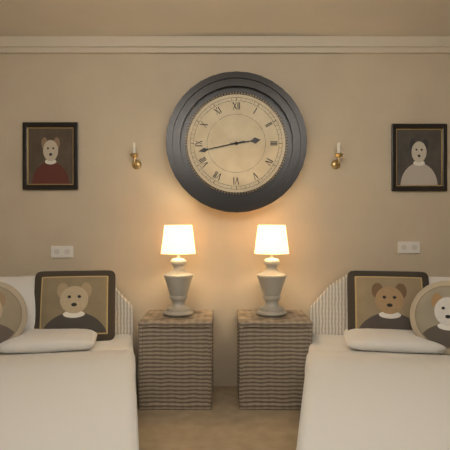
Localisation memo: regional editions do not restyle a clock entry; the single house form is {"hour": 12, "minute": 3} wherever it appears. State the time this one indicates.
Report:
{"hour": 2, "minute": 43}
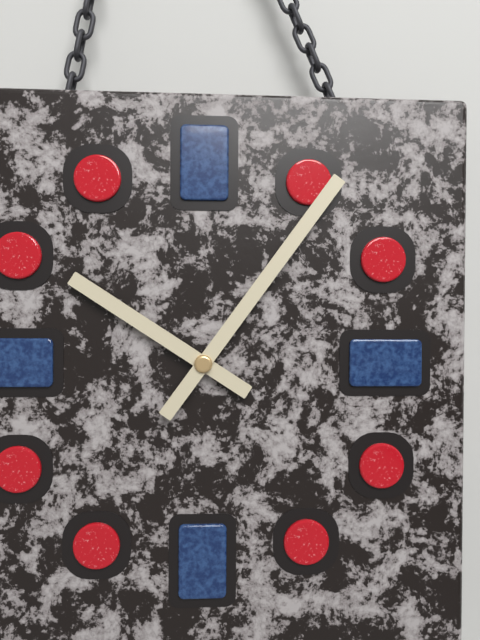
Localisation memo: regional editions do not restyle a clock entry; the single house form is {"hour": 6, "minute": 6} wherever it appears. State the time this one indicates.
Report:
{"hour": 10, "minute": 6}
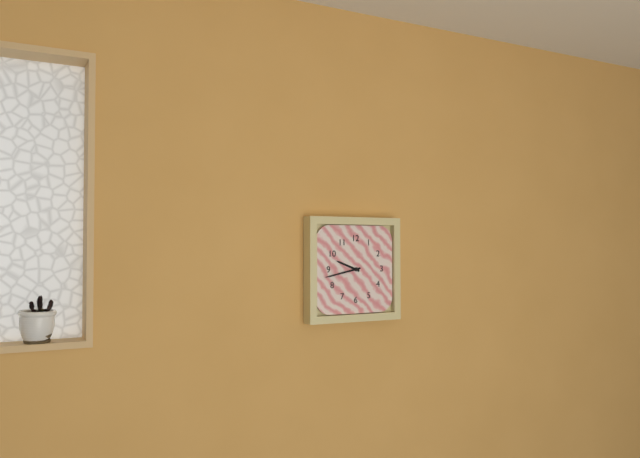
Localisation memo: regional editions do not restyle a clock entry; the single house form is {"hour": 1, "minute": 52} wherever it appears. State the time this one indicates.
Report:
{"hour": 9, "minute": 43}
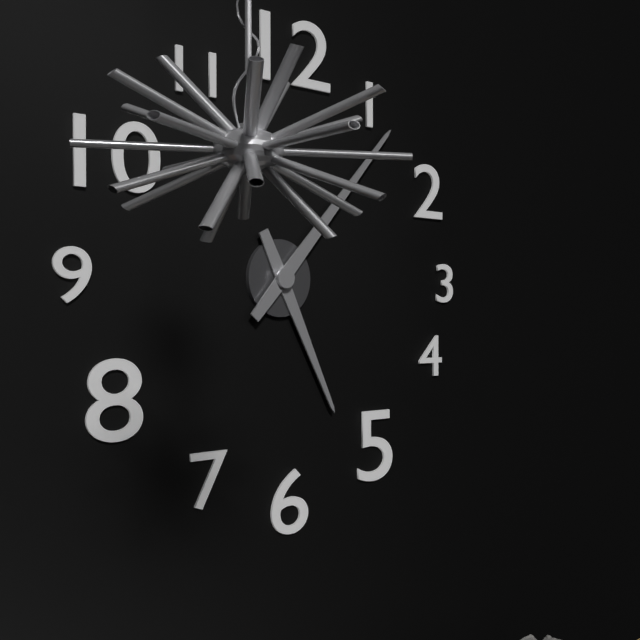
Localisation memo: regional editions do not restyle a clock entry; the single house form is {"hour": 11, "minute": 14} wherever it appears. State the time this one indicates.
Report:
{"hour": 5, "minute": 7}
================================
GIVEN PROBLEM: Rewrite the listing above with every "house form" changed to "standard format" and nothing else altered. Leave out the pictures.

TASK RESULT:
Localisation memo: regional editions do not restyle a clock entry; the single standard format is {"hour": 12, "minute": 3} wherever it appears. State the time this one indicates.
Report:
{"hour": 2, "minute": 43}
Localisation memo: regional editions do not restyle a clock entry; the single standard format is {"hour": 6, "minute": 6} wherever it appears. State the time this one indicates.
Report:
{"hour": 10, "minute": 6}
Localisation memo: regional editions do not restyle a clock entry; the single standard format is {"hour": 1, "minute": 52} wherever it appears. State the time this one indicates.
Report:
{"hour": 9, "minute": 43}
Localisation memo: regional editions do not restyle a clock entry; the single standard format is {"hour": 11, "minute": 14} wherever it appears. State the time this one indicates.
Report:
{"hour": 5, "minute": 7}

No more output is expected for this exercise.